Text transcribed from the pages:
+ + +

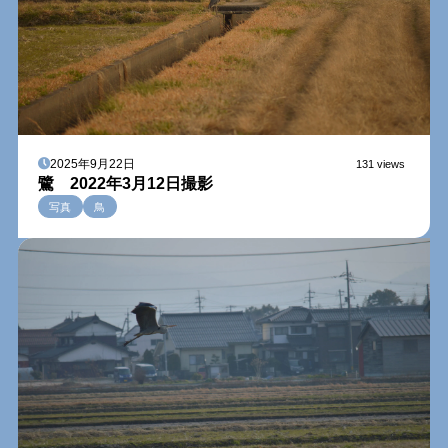
2025年9月22日
131 views
鷺 2022年3月12日撮影
写真
鳥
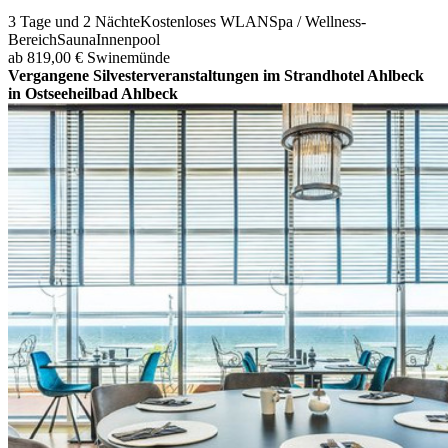
3 Tage und 2 Nächte
Kostenloses WLAN
Spa / Wellness-
Bereich
Sauna
Innenpool
ab 819,00 €
Swinemünde
Vergangene Silvesterveranstaltungen im Strandhotel Ahlbeck
in Ostseeheilbad Ahlbeck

+ + +

**Work to be completed:**
Recast the data above as a Markdown table with two columns, Row and Line, giving each line its own numbered row and skipping blank lines. Leave the pictures out.

**Answer space:**
| Row | Line |
|---|---|
| 1 | 2025年9月22日 |
| 2 | 131 views |
| 3 | 鷺 2022年3月12日撮影 |
| 4 | 写真 |
| 5 | 鳥 |
| 6 | 3 Tage und 2 Nächte |
| 7 | Kostenloses WLAN |
| 8 | Spa / Wellness- |
| 9 | Bereich |
| 10 | Sauna |
| 11 | Innenpool |
| 12 | ab 819,00 € |
| 13 | Swinemünde |
| 14 | Vergangene Silvesterveranstaltungen im Strandhotel Ahlbeck |
| 15 | in Ostseeheilbad Ahlbeck |